INSTRUCTIONS FOR THE TASK:
From the first line to the last, copy the data exactly and drop the pictures.

DATASET SECTION:
****
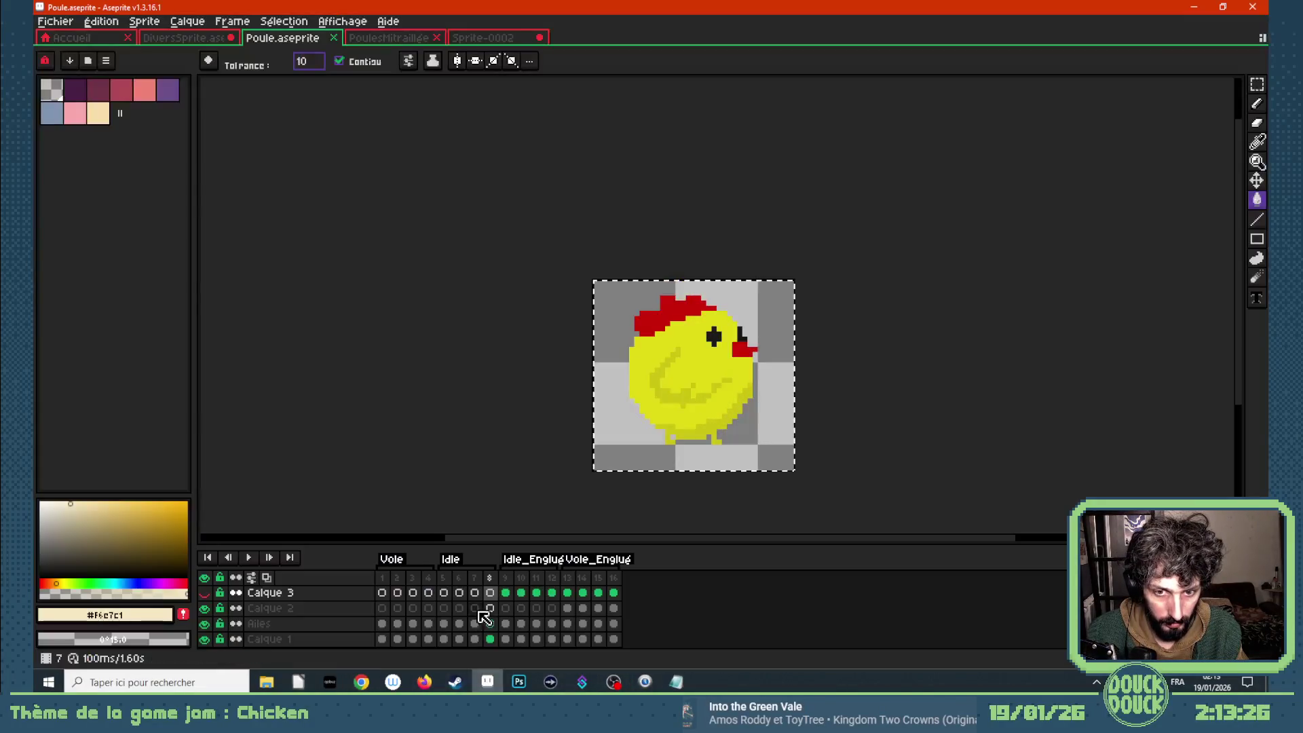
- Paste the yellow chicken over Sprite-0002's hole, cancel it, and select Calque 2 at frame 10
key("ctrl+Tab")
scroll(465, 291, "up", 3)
****
RESPONSE BOX:
- Paste the yellow chicken over Sprite-0002's hole, cancel it, and select Calque 2 at frame 10
key("ctrl+Tab")
scroll(465, 291, "up", 3)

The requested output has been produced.